WRITTEN TASK:
Without any images, output the records below verbatim.
---------------
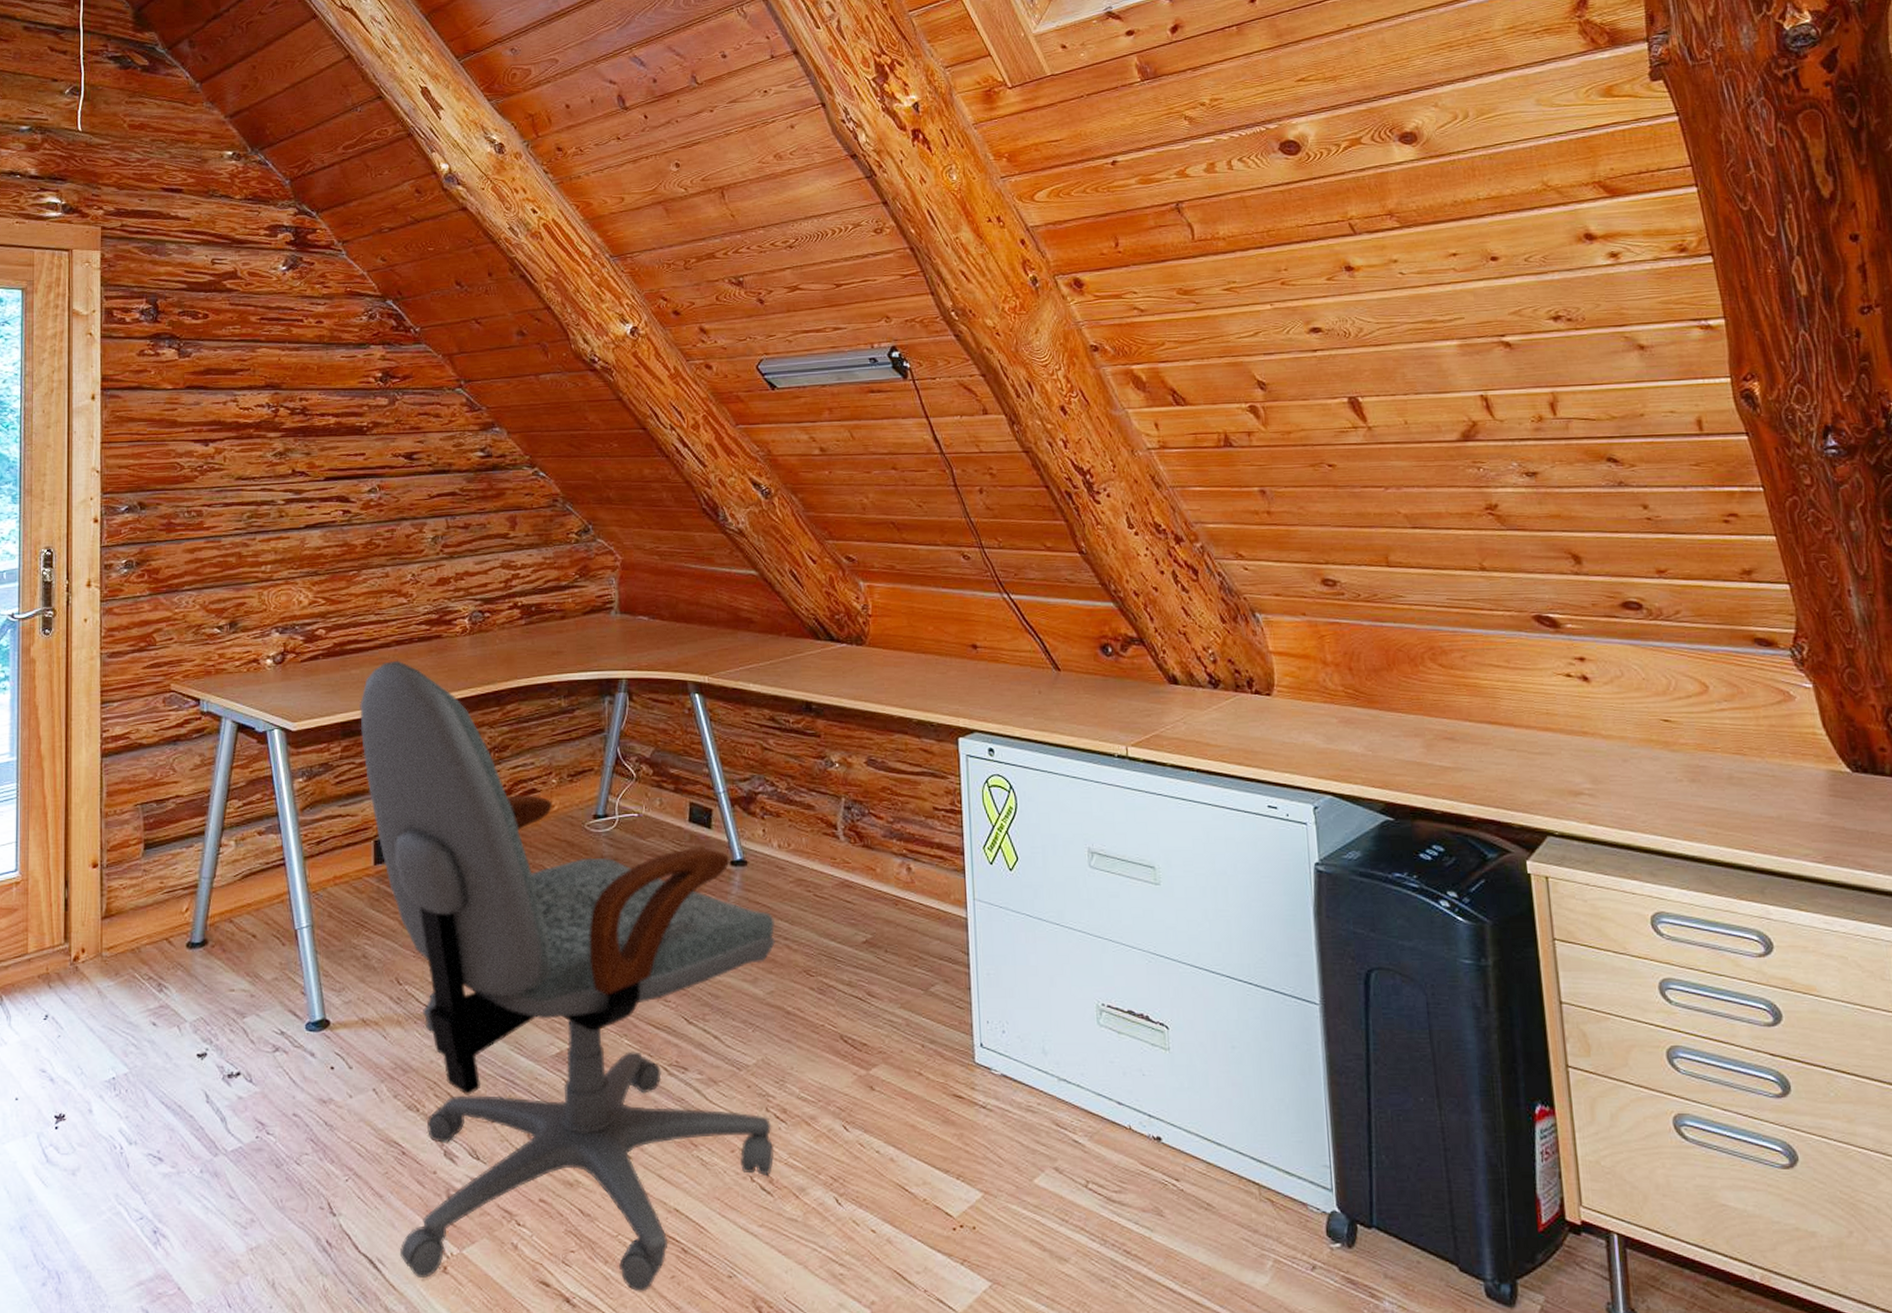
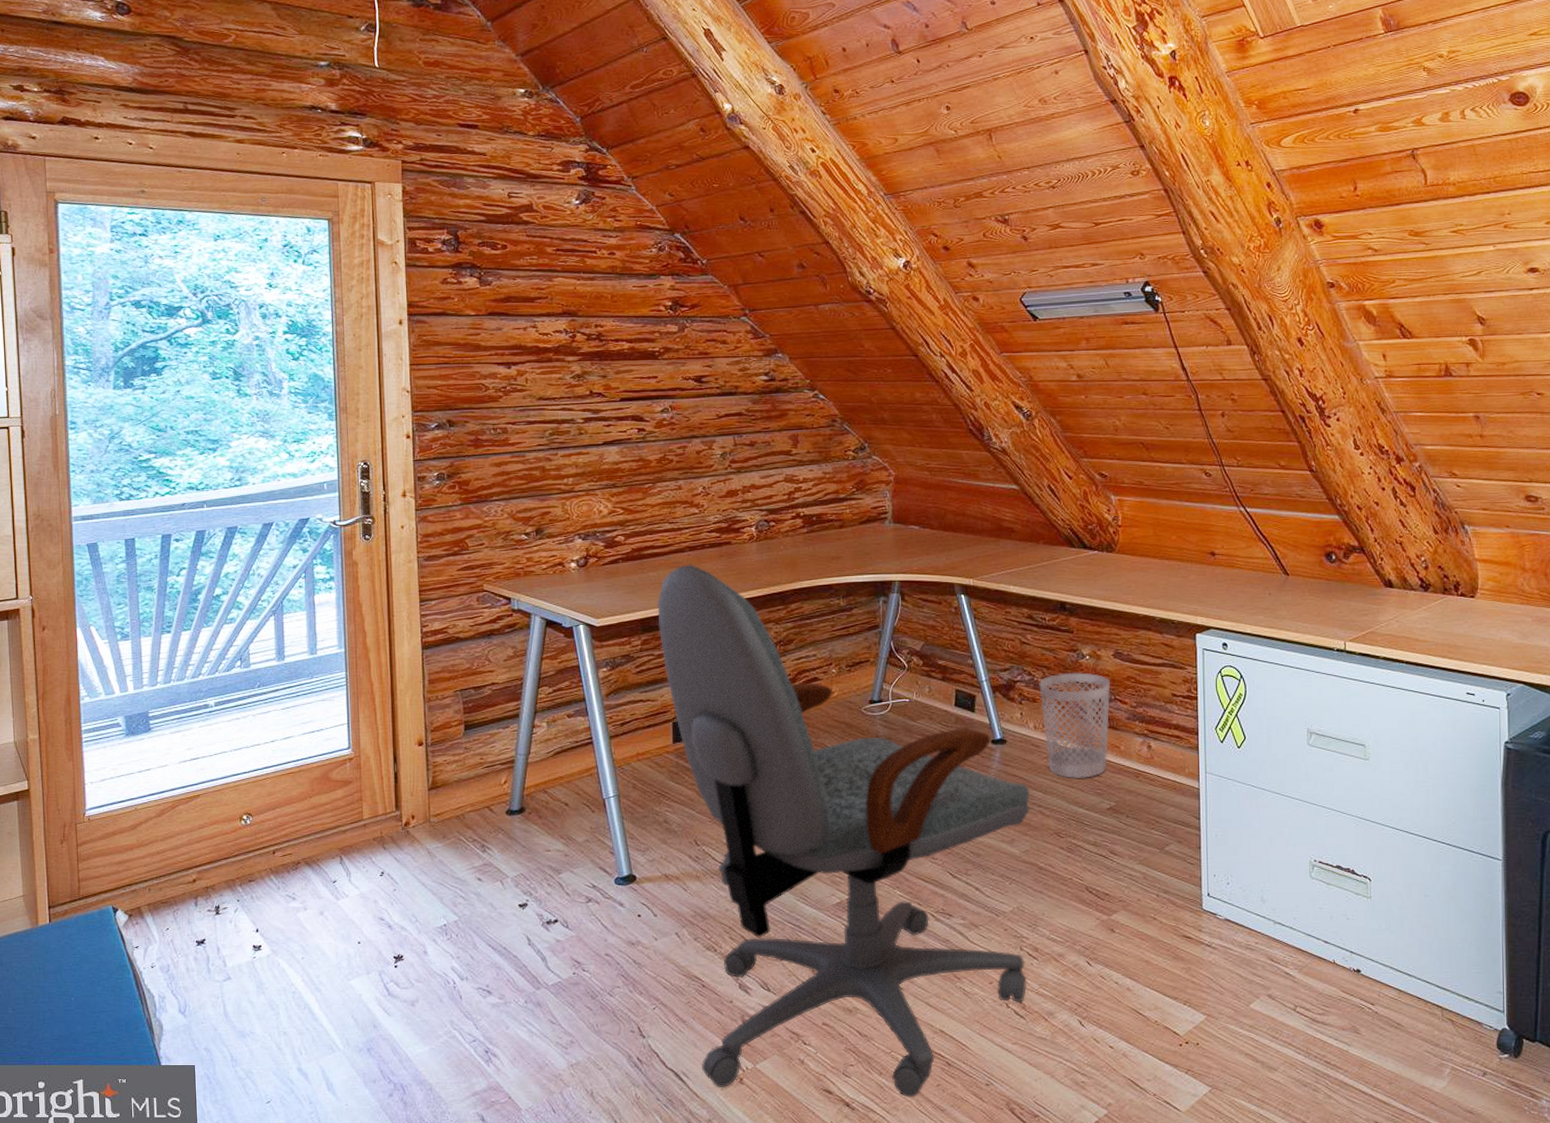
wastebasket: none [783,783,864,906] -> present [1039,672,1111,778]

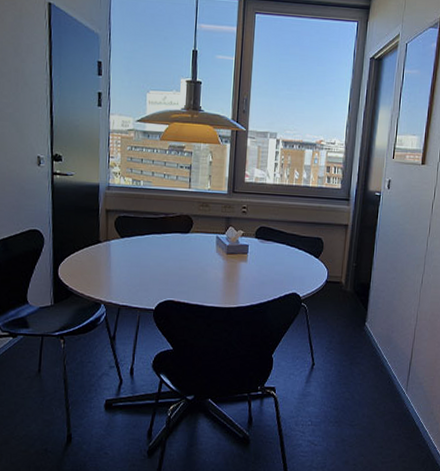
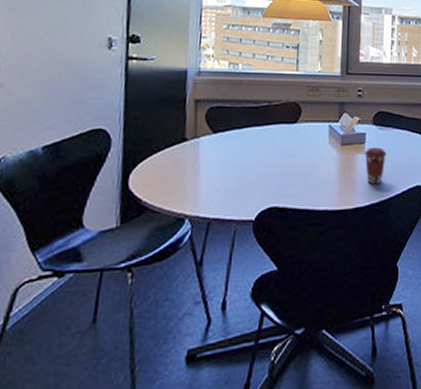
coffee cup: none [247,257,267,289] -> present [364,147,387,184]

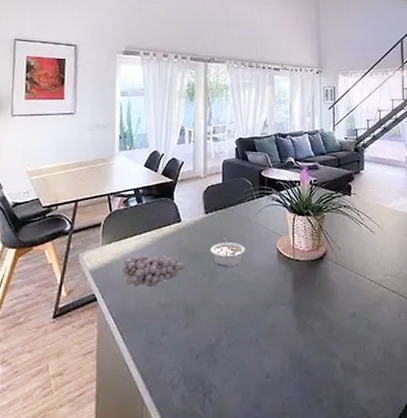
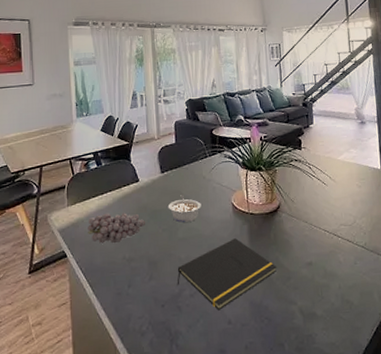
notepad: none [214,286,320,363] -> present [177,238,277,310]

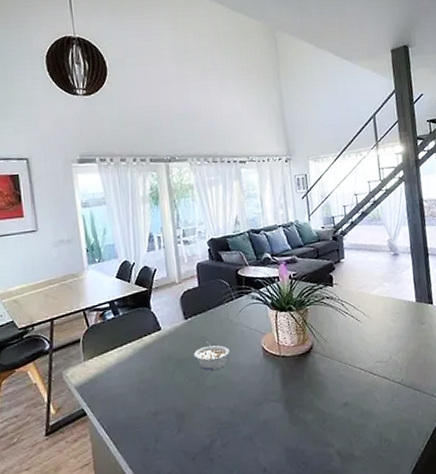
fruit: present [88,213,145,244] -> none [107,364,170,399]
notepad: present [177,238,277,310] -> none [207,383,312,459]

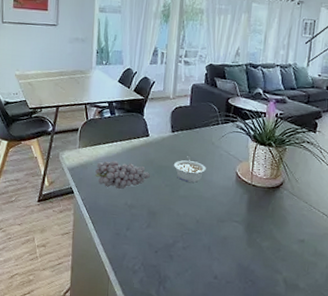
fruit: none [107,364,170,399] -> present [95,160,150,190]

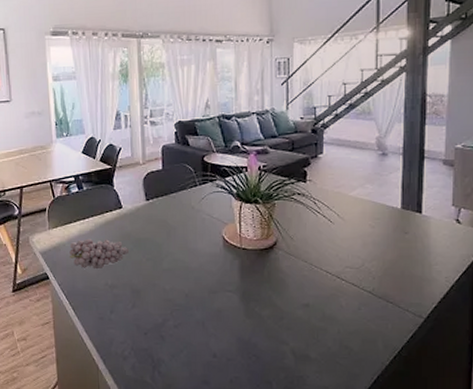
legume: present [173,156,206,183] -> none [152,225,189,253]

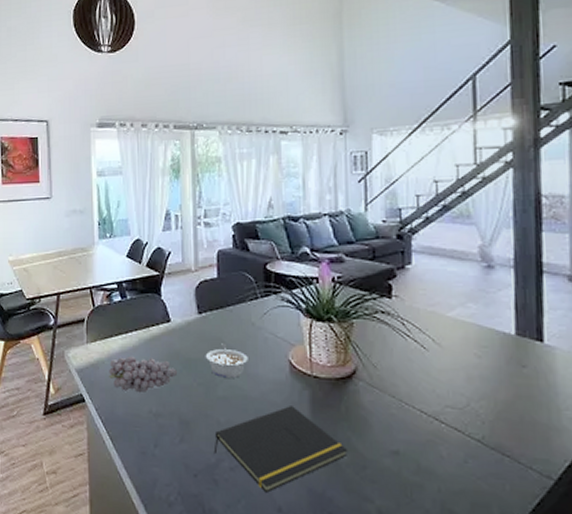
legume: none [152,225,189,253] -> present [205,343,248,378]
notepad: none [160,273,270,343] -> present [213,406,348,493]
---------------
RESULT:
wastebasket: none [783,783,864,906] -> present [1039,672,1111,778]

coffee cup: none [247,257,267,289] -> present [364,147,387,184]

notepad: none [214,286,320,363] -> present [177,238,277,310]

fruit: present [88,213,145,244] -> none [107,364,170,399]
notepad: present [177,238,277,310] -> none [207,383,312,459]

fruit: none [107,364,170,399] -> present [95,160,150,190]

legume: present [173,156,206,183] -> none [152,225,189,253]

legume: none [152,225,189,253] -> present [205,343,248,378]
notepad: none [160,273,270,343] -> present [213,406,348,493]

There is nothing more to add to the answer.